Enid M. Fogel, retired associate dean of students at the University of Chicago Graduate School of Business, died Sunday, September 2, at the University of Chicago Medical Center. Mrs. Fogel, 84, was a resident of Chicago’s Hyde Park neighborhood. Her husband, Nobel Prize–winning economist Robert W. Fogel, credited her work as a researcher in helping him succeed in his career.

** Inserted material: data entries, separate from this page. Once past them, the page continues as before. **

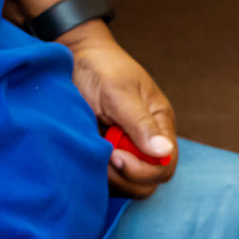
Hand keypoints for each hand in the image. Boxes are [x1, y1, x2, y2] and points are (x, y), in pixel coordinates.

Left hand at [59, 21, 177, 197]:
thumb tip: (163, 150)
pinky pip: (105, 175)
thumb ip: (140, 123)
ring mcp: (123, 147)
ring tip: (91, 150)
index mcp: (158, 123)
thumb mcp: (119, 92)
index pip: (165, 165)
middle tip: (102, 155)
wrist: (73, 55)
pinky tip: (84, 152)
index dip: (143, 171)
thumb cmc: (100, 67)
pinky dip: (95, 171)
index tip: (117, 156)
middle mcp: (144, 140)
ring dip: (108, 175)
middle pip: (147, 182)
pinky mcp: (103, 150)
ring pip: (125, 183)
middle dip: (125, 177)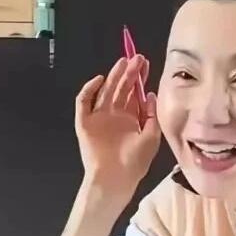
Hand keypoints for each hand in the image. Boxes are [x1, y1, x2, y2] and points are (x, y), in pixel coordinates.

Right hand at [75, 57, 161, 199]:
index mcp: (130, 119)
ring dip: (113, 76)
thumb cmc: (135, 161)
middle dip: (129, 73)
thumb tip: (150, 93)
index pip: (134, 94)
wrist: (115, 178)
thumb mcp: (152, 136)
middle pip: (121, 89)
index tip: (145, 64)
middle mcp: (114, 116)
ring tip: (123, 62)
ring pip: (105, 91)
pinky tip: (100, 80)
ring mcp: (98, 118)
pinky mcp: (84, 122)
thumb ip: (151, 114)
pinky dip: (89, 90)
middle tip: (137, 58)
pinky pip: (83, 102)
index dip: (139, 79)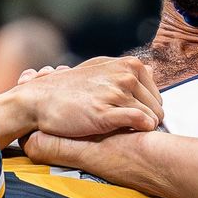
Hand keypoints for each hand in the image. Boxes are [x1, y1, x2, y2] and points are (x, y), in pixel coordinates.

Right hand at [15, 58, 161, 141]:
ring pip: (152, 117)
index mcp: (128, 64)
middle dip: (147, 121)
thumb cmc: (70, 90)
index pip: (157, 95)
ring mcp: (116, 92)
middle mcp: (125, 75)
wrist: (40, 100)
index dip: (148, 110)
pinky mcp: (106, 112)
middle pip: (158, 108)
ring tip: (122, 131)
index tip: (133, 118)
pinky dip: (141, 130)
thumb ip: (126, 71)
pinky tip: (128, 133)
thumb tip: (152, 69)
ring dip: (141, 129)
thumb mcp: (100, 70)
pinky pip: (141, 122)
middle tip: (127, 128)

Robert Fogel is the Charles R. Walgreen Distinguished Service Professor of American Institutions at the Graduate School of Business. At the time of her death, Mrs. Fogel and her husband were writing two books: Simon Kuznets and the Empirical Tradition in Economics and The Transformation of Economics, 1914-1980: Interviews with Economists.
“Over the years, Enid has been both my most confident supporter and my keenest critic,” Robert Fogel wrote in his autobiography posted on the Nobel Prize web site. “No individual has done more to help me pursue a career in science than my wife. When I was an assistant professor, she combined care of the children with many hours of unpaid labor as a research assistant in library archives. She helped boost my self-confidence when my unorthodox findings provoked controversy and criticism, and she often provided insightful suggestions for the improvement of my lectures, papers, books, letters, and research proposals.”